**Aufgabenstellung**
- a) Fassen Sie den Absatz des Textes über das Kulmer Kreuz, der mit „Bei der Besichtigung russischer“ beginnt, kürzer zusammen und behalten Sie seine wesentlichen Fakten bei.
- b) Wie wird das Kreuz, das die Porträtierten im Text über das Kulmer Kreuz an ihren Uniformen tragen, äußerlich beschrieben?
- c) Setzen Sie den Text über das Kulmer Kreuz im Anschluss an seinen letzten Satz fort.

**Seitentext**
>>>

Symbol der russisch-deutschen Waffenbruederschaft
DAS KULMER KREUZ ALS SYMBOL DER RUSSISCH-DEUTSCHEN WAFFENBRUEDERSCHAFT
Bei der Besichtigung russischer militaerhistorischer (aber nicht nur militaerhistorischer) Museen und Gemaeldegalerien faellt einem sofort die Vielzahl portraetierter russischer Militaerangehoeriger aus der Zeit der Napoleonischen Kriege auf, die an ihren Uniformen, neben russischen Orden und Medaillen, auch ein schlichtes schwarzes, silbergeraendertes Tatzenkreuz tragen, welches vom ersten Blick an als das preussische Eiserne Kreuz anmutet. In Wirklichkeit handelt es sich dabei um eine zwar tatsaechlich preussische, jedoch ganz besondere militaerische Auszeichnung, und zwar - das sogenannte Kulmer Kreuz. Mit dieser inzwischen fast vollkommen in Vergessenheit geratenen hohen militaerischen Auszeichnung, einem Symbol der russisch-preussischen, im weiteren Sinn jedoch russisch-deutschen Waffenbruederschaft, hat es folgende Bewandtnis.

<<<

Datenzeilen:
>>>

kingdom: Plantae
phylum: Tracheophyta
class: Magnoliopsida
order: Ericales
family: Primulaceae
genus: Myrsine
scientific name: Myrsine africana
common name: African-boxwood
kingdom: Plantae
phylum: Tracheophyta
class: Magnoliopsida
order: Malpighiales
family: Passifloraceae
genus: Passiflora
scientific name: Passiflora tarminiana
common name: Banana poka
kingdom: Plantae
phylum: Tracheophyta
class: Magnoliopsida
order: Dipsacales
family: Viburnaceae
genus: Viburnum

<<<

**Lösungen**
- a) In russischen militärhistorischen und anderen Museen sowie in Gemäldegalerien sind viele russische Militärangehörige aus der Zeit der Napoleonischen Kriege porträtiert. Neben russischen Orden und Medaillen tragen sie ein schlichtes schwarzes, silbergerändertes Tatzenkreuz. Es gleicht dem preußischen Eisernen Kreuz, ist jedoch eine besondere preußische Auszeichnung: das Kulmer Kreuz. Diese heute fast vergessene hohe militärische Auszeichnung ist ein Symbol der russisch-preußischen, im weiteren Sinn der russisch-deutschen Waffenbrüderschaft.

- b) Es ist ein schlichtes schwarzes, silbergerändertes Tatzenkreuz.

- c)
Urspruenglich hatte das preussische Eiserne Kreuz keinerlei Inschriften oder Symbole, was diese Auszeichnung dem Ritterkreuz des Deutschen Ordens sehr aehnlich erscheinen liess, und was wohl anfangs auch beabsichtigt war. Spaeter erschienen jedoch am preussischen Eisernen Kreuz das Eichenlaub, die Anfangsbuchstaben des Kreuzstifters „FW“ (Friedrich Wilhelm) unter der preussischen Koenigskrone sowie das Stiftungsjahr „1813“. Diese Veraenderung hing mit der Kollektivauszeichnung von etwa 12000 auslaendischen Soldaten und Offizieren mit dem preussischen Eisernen Kreuz in dessen urspruenglichen Form zusammen (die in die Geschichte der Russischen Kaiserlichen Garde als das Kulmer Kreuz eingegangen ist).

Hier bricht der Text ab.